## Brief
Rewrite the items from the start through the line containing "family: Otideaceae", replacing "common name" with "vernacular name" and leaving everything else unchanged.

-------

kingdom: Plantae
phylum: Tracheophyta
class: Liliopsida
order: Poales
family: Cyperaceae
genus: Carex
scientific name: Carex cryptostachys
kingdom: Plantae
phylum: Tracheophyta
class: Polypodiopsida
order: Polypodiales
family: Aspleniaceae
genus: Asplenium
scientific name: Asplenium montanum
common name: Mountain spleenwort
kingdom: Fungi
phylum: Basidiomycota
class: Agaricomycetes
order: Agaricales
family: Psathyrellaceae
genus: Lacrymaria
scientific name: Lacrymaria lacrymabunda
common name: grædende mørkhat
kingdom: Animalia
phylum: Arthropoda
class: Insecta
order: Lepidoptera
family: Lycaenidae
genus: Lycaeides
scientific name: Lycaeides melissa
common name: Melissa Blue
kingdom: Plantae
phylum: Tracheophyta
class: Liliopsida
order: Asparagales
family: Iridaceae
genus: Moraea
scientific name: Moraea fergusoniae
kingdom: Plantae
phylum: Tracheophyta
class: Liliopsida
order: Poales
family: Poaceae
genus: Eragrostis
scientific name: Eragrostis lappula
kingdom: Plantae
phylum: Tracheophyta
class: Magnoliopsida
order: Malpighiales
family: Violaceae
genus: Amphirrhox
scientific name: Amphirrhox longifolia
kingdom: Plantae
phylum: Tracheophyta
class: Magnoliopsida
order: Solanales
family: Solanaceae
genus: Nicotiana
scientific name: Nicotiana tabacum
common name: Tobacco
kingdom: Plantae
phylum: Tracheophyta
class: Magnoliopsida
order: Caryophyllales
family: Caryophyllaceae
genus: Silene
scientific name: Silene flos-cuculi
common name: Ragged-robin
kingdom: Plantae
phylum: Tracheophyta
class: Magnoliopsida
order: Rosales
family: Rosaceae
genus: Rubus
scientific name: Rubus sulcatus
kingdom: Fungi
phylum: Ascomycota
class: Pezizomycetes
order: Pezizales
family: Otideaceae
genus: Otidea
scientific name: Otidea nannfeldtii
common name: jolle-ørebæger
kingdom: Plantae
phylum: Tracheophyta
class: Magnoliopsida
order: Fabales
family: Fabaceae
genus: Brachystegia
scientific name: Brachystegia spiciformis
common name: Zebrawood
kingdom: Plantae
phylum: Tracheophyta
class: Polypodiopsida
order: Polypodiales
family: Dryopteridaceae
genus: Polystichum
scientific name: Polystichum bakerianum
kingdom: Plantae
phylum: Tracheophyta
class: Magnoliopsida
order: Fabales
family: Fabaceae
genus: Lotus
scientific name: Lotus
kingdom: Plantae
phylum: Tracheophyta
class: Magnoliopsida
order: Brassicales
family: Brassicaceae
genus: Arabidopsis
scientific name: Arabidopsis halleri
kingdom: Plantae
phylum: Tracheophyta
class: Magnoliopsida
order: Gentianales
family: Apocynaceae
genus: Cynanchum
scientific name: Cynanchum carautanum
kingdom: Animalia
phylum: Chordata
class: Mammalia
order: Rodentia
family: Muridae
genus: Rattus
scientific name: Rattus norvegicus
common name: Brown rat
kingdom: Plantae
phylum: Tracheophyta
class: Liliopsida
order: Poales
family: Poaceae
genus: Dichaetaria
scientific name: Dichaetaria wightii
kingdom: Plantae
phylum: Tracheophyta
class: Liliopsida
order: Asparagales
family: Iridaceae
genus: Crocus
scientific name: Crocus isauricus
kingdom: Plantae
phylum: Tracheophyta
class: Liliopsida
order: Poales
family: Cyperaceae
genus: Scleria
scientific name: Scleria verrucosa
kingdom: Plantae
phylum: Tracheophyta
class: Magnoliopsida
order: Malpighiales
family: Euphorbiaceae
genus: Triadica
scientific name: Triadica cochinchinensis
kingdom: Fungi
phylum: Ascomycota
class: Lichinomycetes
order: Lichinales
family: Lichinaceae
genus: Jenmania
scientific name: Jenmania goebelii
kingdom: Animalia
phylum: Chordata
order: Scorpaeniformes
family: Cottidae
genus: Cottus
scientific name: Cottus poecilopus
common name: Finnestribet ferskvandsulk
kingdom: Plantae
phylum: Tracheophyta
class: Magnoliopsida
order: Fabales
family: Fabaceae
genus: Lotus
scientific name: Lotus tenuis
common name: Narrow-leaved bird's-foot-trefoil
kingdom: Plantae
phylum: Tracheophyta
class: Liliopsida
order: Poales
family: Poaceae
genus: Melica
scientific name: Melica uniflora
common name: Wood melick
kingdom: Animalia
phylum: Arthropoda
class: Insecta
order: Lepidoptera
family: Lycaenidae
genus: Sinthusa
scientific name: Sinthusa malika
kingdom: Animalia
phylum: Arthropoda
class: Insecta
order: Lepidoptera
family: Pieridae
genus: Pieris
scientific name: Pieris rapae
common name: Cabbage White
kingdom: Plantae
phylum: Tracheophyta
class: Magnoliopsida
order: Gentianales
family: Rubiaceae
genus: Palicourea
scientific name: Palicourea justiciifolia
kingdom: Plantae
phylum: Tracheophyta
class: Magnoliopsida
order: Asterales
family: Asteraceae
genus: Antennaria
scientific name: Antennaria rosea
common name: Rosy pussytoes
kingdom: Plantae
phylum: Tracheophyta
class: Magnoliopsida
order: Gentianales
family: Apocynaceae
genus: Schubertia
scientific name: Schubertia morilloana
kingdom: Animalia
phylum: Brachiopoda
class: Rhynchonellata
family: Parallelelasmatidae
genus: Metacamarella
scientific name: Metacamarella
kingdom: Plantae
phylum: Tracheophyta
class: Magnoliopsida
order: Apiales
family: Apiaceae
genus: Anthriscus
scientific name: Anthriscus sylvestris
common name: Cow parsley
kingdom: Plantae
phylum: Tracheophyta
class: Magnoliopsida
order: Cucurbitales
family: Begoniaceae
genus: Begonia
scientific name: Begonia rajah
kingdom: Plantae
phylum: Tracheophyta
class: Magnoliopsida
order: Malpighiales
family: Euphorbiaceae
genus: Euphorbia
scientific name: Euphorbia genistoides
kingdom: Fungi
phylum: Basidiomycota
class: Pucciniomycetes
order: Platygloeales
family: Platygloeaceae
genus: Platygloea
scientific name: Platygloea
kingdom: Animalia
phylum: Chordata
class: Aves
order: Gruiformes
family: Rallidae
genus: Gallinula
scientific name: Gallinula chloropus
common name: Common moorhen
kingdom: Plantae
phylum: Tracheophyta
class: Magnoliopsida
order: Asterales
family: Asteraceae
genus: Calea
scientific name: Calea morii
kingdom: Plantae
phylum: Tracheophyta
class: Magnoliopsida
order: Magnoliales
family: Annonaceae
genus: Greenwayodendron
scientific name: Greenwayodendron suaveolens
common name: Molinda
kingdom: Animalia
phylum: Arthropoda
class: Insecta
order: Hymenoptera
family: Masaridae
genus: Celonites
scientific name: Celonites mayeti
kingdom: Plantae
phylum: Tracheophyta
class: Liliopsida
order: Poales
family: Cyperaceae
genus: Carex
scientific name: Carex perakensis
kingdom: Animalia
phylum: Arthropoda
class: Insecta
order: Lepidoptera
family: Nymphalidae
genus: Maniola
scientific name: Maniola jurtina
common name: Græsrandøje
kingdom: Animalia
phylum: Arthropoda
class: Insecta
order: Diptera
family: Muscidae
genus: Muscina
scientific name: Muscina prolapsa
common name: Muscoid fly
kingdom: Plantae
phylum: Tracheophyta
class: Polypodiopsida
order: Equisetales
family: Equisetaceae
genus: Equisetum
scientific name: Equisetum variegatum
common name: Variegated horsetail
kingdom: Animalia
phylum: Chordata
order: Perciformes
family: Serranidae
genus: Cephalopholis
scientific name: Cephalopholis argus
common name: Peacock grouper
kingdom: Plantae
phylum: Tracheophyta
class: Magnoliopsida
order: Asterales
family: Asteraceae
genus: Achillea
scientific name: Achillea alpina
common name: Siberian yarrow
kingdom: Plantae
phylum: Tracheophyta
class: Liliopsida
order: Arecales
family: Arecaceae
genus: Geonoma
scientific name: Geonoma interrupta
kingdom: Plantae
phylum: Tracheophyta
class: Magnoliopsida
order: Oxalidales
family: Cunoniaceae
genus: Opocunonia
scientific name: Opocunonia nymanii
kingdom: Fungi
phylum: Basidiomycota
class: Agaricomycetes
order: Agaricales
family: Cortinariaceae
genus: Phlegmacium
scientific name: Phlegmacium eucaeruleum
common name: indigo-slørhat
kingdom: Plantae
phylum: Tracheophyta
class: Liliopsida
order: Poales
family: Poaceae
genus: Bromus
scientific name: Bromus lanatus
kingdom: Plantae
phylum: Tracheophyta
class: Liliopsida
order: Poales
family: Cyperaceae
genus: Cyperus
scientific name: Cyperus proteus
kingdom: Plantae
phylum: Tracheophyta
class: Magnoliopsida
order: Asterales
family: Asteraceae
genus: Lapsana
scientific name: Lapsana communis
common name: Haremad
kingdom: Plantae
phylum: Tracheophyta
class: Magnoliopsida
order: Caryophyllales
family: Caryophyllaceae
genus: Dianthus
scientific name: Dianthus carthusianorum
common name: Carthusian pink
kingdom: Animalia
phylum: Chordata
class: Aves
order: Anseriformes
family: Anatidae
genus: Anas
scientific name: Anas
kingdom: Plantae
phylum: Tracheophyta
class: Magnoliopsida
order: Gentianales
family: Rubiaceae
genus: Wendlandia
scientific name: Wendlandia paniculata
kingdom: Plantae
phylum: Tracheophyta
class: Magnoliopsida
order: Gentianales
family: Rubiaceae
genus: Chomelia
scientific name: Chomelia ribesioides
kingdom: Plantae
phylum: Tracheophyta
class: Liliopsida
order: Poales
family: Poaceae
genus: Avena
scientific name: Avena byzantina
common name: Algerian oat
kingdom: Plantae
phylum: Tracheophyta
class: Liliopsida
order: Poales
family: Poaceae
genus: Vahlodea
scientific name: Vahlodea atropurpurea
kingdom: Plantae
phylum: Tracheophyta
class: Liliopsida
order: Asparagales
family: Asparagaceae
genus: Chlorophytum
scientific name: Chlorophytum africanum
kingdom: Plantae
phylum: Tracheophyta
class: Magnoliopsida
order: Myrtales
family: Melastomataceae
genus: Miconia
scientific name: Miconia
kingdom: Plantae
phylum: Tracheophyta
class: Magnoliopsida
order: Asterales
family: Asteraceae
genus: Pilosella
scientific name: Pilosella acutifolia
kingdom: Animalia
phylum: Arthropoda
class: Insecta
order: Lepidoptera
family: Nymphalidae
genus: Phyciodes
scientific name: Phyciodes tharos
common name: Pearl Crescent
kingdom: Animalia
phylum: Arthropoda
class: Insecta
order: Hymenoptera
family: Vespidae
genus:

-------

## In response
kingdom: Plantae
phylum: Tracheophyta
class: Liliopsida
order: Poales
family: Cyperaceae
genus: Carex
scientific name: Carex cryptostachys
kingdom: Plantae
phylum: Tracheophyta
class: Polypodiopsida
order: Polypodiales
family: Aspleniaceae
genus: Asplenium
scientific name: Asplenium montanum
vernacular name: Mountain spleenwort
kingdom: Fungi
phylum: Basidiomycota
class: Agaricomycetes
order: Agaricales
family: Psathyrellaceae
genus: Lacrymaria
scientific name: Lacrymaria lacrymabunda
vernacular name: grædende mørkhat
kingdom: Animalia
phylum: Arthropoda
class: Insecta
order: Lepidoptera
family: Lycaenidae
genus: Lycaeides
scientific name: Lycaeides melissa
vernacular name: Melissa Blue
kingdom: Plantae
phylum: Tracheophyta
class: Liliopsida
order: Asparagales
family: Iridaceae
genus: Moraea
scientific name: Moraea fergusoniae
kingdom: Plantae
phylum: Tracheophyta
class: Liliopsida
order: Poales
family: Poaceae
genus: Eragrostis
scientific name: Eragrostis lappula
kingdom: Plantae
phylum: Tracheophyta
class: Magnoliopsida
order: Malpighiales
family: Violaceae
genus: Amphirrhox
scientific name: Amphirrhox longifolia
kingdom: Plantae
phylum: Tracheophyta
class: Magnoliopsida
order: Solanales
family: Solanaceae
genus: Nicotiana
scientific name: Nicotiana tabacum
vernacular name: Tobacco
kingdom: Plantae
phylum: Tracheophyta
class: Magnoliopsida
order: Caryophyllales
family: Caryophyllaceae
genus: Silene
scientific name: Silene flos-cuculi
vernacular name: Ragged-robin
kingdom: Plantae
phylum: Tracheophyta
class: Magnoliopsida
order: Rosales
family: Rosaceae
genus: Rubus
scientific name: Rubus sulcatus
kingdom: Fungi
phylum: Ascomycota
class: Pezizomycetes
order: Pezizales
family: Otideaceae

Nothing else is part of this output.